Габриэла вернулась в столовую довольно скоро. Вид её был мрачным, угрюмым. Она молча села, помолчала, оглянувшись. Налила себе вина и целиком выпила его.
Хуан молча смотрел на неё, гадая, скажет ли ома о результатах её попытки склонить Мунталу на свою сторону.
– Это за мои грехи мне наказание божье, Хуан! – наконец произнесла убитым голосом Габриэла. – Она не хочет признать во мне свою мать.
Хуан долго смотрел себе под ноги, всё размышлял, что ответить на эти горестные слова несчастной матери. И ничего не приходило на ум.
Габриэла вновь налила фужер до краёв и тут же выпила.
– Габи, не бросайся в другую крайность, – наконец молвил Хуан. – Ты свалишься с ног. Что хорошего будет? Остановись. Чего ты ждала от Талы? Она у нас впервые почувствовала настоящую любовь к себе. Это как первая, юношеская любовь. Она самая чистая, непорочная. Её трудно затмить словами.
– Это за мои грехи! Теперь я точно это знаю. Но что же делать? Я так надеялась! Она только дёргала плечом и ни слова не ответила, узнав, что я её мама. Ей, видимо, трудно поверить, что это так.

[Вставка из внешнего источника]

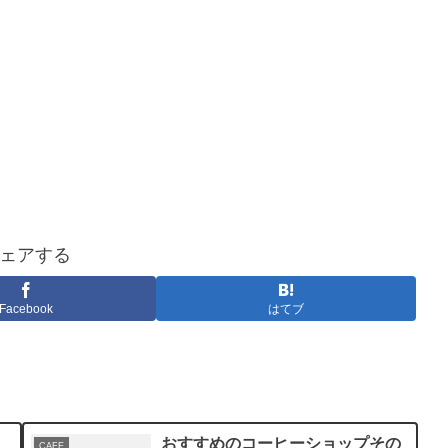
ェアする
Facebook
はてブ
おすすめのコーヒーショップその
CAFE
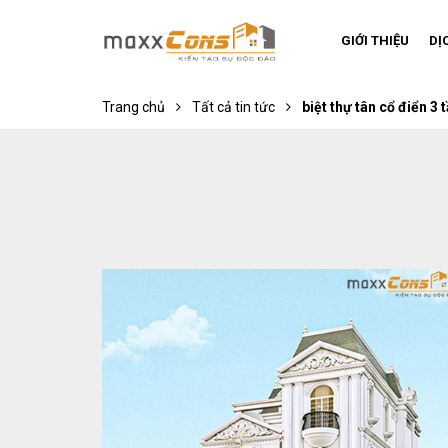
GIỚI THIỆU
DỊ
Trang chủ
Tất cả tin tức
biệt thự tân cổ điển 3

– Учти, что те деньги, которые ты передавала для неё, шли на попойки приёмных родителей. Она это знала, говорила нам. Так что ты хочешь теперь! Ей кажется, что это тоже твоя вина.

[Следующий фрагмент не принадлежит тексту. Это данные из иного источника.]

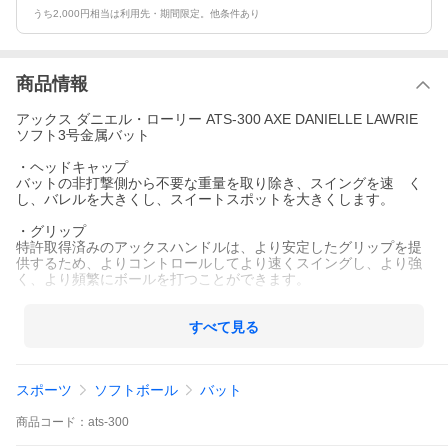
うち2,000円相当は利用先・期間限定。他条件あり
商品情報
アックス ダニエル・ローリー ATS-300 AXE DANIELLE LAWRIE
ソフト3号金属バット
・ヘッドキャップ
バットの非打撃側から不要な重量を取り除き、スイングを速 く
し、バレルを大きくし、スイートスポットを大きくします。
・グリップ
特許取得済みのアックスハンドルは、より安定したグリップを提
供するため、よりコントロールしてより速くスイングし、より強
く、より頻繁にボールを打つことができます。
・メーカー名：アックス（AXE）
・商品名：アックス ダニエル・ローリー（AXE DANIELLE LAWRI
すべて見る
E）
・モデル名：ATS-300
・サイズ：
スポーツ
ソフトボール
バット
33.0in（約84cm/660g平均）
33.5in（約85cm/730g平均）
34.0in（約86cm/790g平均）
商品
コード：
ats-300
・直径：57mm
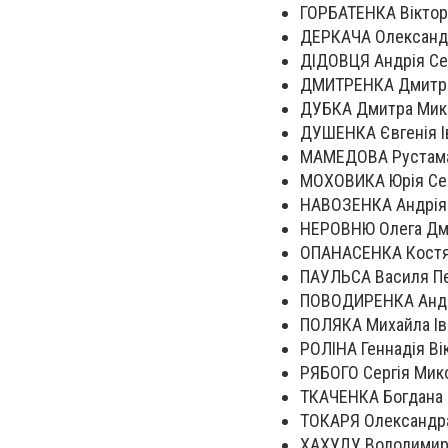
ГОРБАТЕНКА Віктор
ДЕРКАЧА Олександр
ДІДОВЦЯ Андрія Сер
ДМИТРЕНКА Дмитра
ДУБКА Дмитра Мико
ДУШЕНКА Євгенія І
МАМЕДОВА Рустама 
МОХОВИКА Юрія Сер
НАВОЗЕНКА Андрія 
НЕРОВНЮ Олега Дми
ОПАНАСЕНКА Костян
ПАУЛЬСА Василя Пе
ПОВОДИРЕНКА Андрі
ПОЛЯКА Михайла Ів
РОЛІНА Геннадія Ві
РЯБОГО Сергія Мик
ТКАЧЕНКА Богдана 
ТОКАРЯ Олександра
ХАХУДУ Володимира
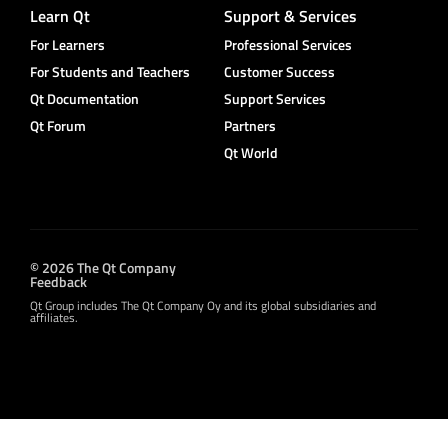
Learn Qt
Support & Services
For Learners
Professional Services
For Students and Teachers
Customer Success
Qt Documentation
Support Services
Qt Forum
Partners
Qt World
© 2026 The Qt Company
Feedback
Qt Group includes The Qt Company Oy and its global subsidiaries and
affiliates.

– Боже! Сколько ошибок я совершила! Простится ли мне когда-нибудь это?
– Успокойся, Габи. Тебя уже развезло. Пойдём, я отведу тебя в комнату. У тебя ещё будет достаточно времени поразмыслить над всем, что свалилось на тебя. Вставай же!
Хуан поднял отяжелевшее тело Габриэлы. С трудом поднялись на второй этаж, и Хуан позвал служанку.
– Уложи сеньору в постель. Пусть спит. Не забудь воды оставить в кувшине. Пока, Габи! Спи спокойно. Утром всё будет выглядеть иначе.
– Что-то мне неспокойно с Габриэлой, – молвил Хуан, встретив вопросительно смотрящую на него Миру. – Не случилось бы худшего. Она слишком переживает прошлые ошибки, как она это трактует.
– Что с нею? – Эсмеральда пытливо глядела на мужа.
– Перепила! На ногах не держалась, и всё что-то бормотала про грехи и всякую чепуху. Ты не беспокойся, дорогая моя девчонка! Я умею держать слово! – Хуан бодро улыбнулся, чмокнув жену в висок. – Не волнуйся, а то молоко пропадёт. Чем кормить нашего первенца будешь?
– Знаешь, мне не очень понравилось, что она вроде бы собирается гостить у нас
несколько дней. Я всё время в напряжении.– Пустое! Ничего не будет, милая рыбка! Ты говорила с Мунталой?
– Она ещё дуется. Но заявила, что не хочет иметь мамой Габриэлу. Мне так жаль её, Хуан! Это её первая трагедия в этой её жизни. Как она её переживёт?
– Бедняжка! Завтра надо поговорить с Габриелой. Пусть не настаивает на своём материнстве. Я с тобой должны убедить её в этом.
– Ты так считаешь? – вскинула глаза в удивлении и радости Мира.
– А почему нет? Мы все привыкли считать Мунталу членом своей семьи. Пусть у нас будет уже две дочери. Надеюсь, ты не собираешься воспитывать их в духе мелочного аристократизма? Мне бы этого не хотелось.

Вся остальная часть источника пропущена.